NAR’s Breakthrough Articles present high-impact studies answering long-standing questions in the field of nucleic acids research and/or opening up new areas and mechanistic hypotheses for investigation. These articles are chosen by the Editors on the recommendation of Editorial Board Members and Referees. Articles are accompanied by a brief synopsis explaining the findings of the paper and where they fit in the broader context of nucleic acids research. They represent the very best papers published at NAR.
In this study, the authors have generated new genome-wide tools for functional genomics of Candida albicans. An ORFeome collection has been constructed with 5,099 sequence validated ORFs cloned into a convenient recombinational cloning vector, which represents 83% of the currently annotated coding sequences of C. albicans. This resource is supported by the CandidaOrfDB database, providing information on the individual plasmids and their sequences. The authors also provide a panel of 49 expression vectors that differ in the combination of promoter/selection marker they are carrying and give different options regarding the tagging of the cloned gene product. They demonstrate a novel high-throughput approach to investigate protein-protein interactions in C. albicans. The construction of the ORFeome constitutes a novel and important step towards a systems biology analysis of C. albicans.
Structure of HIV TAR in complex with a Lab-Evolved RRM provides insight into duplex RNA recognition and synthesis of a constrained peptide that impairs transcription
HIV/AIDS is a global health threat that requires new insights into viral targets, especially those that resist mutation and promote novel aspects of the viral life cycle. In these respects, the HIV-1 trans-activation response (TAR) RNA is of ongoing interest. In this study, the authors describe the high resolution crystal structure of a laboratory-evolved protein bound to its tightly associated HIV TAR RNA target. The crystal structure of this complex allowed them to determine that only a subset of the ‘evolved’ protein sequences are actually involved in RNA binding, with the preponderance of interactions localized to a short β-hairpin. This observation led them to synthesize a short, stapled peptide that mimics the β-hairpin and attenuates TAR-dependent transcription in HeLa nuclear lysate. This study provides a detailed framework for peptide-mediated TAR recognition that might be generally applicable to target other disease-relevant RNAs.

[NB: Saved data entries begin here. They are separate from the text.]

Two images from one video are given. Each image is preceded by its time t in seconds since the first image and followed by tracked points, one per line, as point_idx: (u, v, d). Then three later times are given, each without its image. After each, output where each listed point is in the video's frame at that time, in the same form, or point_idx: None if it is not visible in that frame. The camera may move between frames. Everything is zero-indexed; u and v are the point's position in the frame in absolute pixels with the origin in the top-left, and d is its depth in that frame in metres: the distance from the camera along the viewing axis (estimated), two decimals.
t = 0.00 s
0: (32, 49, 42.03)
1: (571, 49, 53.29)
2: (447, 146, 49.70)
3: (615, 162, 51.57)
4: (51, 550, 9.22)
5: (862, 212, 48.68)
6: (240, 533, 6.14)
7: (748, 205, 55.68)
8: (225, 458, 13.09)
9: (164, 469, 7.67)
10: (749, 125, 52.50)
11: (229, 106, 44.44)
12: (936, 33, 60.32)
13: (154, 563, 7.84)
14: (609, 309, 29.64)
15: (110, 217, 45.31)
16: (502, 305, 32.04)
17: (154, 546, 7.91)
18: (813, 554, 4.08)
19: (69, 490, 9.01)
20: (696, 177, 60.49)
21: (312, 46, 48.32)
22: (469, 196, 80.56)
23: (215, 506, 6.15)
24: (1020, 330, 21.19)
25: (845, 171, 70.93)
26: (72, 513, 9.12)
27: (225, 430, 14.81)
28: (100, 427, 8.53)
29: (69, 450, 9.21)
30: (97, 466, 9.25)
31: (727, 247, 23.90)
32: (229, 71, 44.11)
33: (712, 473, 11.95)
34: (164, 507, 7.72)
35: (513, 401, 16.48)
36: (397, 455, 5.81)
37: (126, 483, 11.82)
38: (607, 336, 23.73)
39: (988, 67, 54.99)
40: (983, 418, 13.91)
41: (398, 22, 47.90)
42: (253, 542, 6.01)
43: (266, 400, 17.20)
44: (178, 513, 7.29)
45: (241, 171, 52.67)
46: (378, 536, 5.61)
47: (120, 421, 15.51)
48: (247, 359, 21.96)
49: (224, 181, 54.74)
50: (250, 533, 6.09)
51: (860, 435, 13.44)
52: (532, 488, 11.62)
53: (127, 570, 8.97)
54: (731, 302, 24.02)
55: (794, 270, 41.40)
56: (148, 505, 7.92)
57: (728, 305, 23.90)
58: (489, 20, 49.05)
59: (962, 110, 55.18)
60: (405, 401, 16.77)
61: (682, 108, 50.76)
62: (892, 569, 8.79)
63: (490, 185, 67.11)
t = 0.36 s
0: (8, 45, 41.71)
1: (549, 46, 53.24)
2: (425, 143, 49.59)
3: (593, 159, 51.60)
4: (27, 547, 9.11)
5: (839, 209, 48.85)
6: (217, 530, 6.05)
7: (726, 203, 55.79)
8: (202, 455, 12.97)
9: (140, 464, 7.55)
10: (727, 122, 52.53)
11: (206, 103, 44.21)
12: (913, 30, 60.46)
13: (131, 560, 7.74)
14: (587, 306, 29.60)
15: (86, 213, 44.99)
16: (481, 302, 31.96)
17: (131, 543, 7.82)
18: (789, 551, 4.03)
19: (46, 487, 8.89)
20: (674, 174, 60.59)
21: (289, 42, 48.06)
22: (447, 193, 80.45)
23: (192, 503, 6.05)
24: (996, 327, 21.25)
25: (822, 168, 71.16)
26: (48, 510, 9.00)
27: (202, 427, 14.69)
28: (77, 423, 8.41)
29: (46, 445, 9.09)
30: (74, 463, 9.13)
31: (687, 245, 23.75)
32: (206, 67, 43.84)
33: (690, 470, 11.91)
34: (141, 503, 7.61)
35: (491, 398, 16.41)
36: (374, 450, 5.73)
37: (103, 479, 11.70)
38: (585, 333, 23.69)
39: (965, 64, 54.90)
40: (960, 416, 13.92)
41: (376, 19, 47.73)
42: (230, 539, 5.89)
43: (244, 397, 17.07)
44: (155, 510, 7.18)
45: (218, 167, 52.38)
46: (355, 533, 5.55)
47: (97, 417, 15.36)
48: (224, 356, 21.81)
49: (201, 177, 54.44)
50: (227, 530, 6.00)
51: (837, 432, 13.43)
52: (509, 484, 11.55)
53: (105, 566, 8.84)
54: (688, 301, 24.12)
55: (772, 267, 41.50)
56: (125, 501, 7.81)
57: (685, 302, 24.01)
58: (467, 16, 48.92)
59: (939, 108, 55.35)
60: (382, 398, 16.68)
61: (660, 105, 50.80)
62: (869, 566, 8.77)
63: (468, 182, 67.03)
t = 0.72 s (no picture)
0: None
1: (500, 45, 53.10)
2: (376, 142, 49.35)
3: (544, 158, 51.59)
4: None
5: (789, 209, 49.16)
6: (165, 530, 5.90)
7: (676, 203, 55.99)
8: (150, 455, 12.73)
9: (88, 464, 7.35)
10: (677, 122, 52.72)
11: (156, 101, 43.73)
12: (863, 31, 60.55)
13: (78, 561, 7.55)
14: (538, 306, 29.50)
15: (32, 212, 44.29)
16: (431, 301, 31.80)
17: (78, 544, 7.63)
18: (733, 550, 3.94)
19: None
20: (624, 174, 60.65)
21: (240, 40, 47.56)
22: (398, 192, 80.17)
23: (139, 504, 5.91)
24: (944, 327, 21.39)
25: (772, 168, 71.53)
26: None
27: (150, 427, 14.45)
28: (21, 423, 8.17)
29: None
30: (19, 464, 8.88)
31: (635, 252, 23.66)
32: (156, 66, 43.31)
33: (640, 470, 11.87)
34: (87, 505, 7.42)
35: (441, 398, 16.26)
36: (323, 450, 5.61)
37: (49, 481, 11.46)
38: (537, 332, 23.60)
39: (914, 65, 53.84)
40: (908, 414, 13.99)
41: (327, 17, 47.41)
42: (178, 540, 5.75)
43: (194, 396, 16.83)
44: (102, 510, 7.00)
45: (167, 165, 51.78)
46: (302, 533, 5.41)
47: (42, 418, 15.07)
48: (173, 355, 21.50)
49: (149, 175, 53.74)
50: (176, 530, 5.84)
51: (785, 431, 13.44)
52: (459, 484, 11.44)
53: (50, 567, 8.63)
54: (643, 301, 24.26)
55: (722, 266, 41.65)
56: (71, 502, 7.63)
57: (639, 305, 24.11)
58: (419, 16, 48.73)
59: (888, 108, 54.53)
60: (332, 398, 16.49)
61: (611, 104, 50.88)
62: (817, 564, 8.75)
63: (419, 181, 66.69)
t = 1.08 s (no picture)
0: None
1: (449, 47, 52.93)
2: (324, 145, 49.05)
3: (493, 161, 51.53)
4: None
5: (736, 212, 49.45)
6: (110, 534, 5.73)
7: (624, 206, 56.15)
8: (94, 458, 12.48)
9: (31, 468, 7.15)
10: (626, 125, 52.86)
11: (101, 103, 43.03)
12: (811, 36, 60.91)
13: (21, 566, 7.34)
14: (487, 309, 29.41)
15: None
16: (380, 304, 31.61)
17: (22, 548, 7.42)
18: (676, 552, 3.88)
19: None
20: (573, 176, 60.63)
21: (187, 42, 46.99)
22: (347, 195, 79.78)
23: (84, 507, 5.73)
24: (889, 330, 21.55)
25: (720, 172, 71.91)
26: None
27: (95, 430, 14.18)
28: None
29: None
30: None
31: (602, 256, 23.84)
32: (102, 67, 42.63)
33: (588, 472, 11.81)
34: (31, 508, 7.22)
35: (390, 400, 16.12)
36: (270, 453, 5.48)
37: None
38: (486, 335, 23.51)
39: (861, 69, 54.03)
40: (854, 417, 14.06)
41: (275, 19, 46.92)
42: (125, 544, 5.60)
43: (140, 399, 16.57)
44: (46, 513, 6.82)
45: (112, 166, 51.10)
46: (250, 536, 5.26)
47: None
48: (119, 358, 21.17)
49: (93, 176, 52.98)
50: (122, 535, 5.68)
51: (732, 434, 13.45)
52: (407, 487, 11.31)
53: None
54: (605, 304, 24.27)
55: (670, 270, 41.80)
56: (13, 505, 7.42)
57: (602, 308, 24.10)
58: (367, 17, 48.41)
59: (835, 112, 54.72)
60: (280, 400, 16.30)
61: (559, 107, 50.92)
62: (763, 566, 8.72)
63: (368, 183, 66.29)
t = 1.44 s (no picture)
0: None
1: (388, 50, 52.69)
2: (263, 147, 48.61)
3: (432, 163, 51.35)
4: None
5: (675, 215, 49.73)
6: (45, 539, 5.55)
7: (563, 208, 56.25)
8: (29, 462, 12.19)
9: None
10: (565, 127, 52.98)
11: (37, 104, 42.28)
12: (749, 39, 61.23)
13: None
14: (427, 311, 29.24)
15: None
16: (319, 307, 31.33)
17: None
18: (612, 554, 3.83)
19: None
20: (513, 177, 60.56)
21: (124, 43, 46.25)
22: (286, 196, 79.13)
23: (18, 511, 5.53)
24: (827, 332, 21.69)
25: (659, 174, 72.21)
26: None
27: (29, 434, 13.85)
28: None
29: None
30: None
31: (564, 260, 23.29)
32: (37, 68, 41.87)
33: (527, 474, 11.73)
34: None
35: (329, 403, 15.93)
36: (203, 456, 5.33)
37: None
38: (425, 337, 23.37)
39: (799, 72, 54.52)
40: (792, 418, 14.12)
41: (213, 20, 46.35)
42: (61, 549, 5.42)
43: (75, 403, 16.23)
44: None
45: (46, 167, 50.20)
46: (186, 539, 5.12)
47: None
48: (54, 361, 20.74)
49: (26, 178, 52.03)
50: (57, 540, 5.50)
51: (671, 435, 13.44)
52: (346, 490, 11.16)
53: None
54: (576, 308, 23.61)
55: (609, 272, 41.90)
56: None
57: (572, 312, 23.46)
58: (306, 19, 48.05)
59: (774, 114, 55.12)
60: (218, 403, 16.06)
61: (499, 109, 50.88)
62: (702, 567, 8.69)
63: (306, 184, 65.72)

This study employs time-resolved crystallographic analyses to visualize chemical events accompanying phosphodiester bond formation during DNA synthesis by DNA polymerases (dPols). The authors demonstrate that hydrolysis of the PPi moiety to inorganic phosphate is an intrinsic and critical step of the synthesis reaction, and is a general attribute of DNA synthesis by all dPols. The breakdown of PPi during DNA synthesis by dPols ensures that the synthesis reaction is energetically favorable and moves in the forward direction. This finding provides a solution for a long-standing question regarding the thermodynamics of the DNA synthesis reaction. The same study also indicates that the phosphodiester bond formation involves a mechanism wherein bonds are formed and broken sequentially and not concomitantly. These findings should therefore also be of great interest in an ongoing debate regarding the number and role of Mg2+ ions involved in the reaction utilized by dPols to synthesize DNA.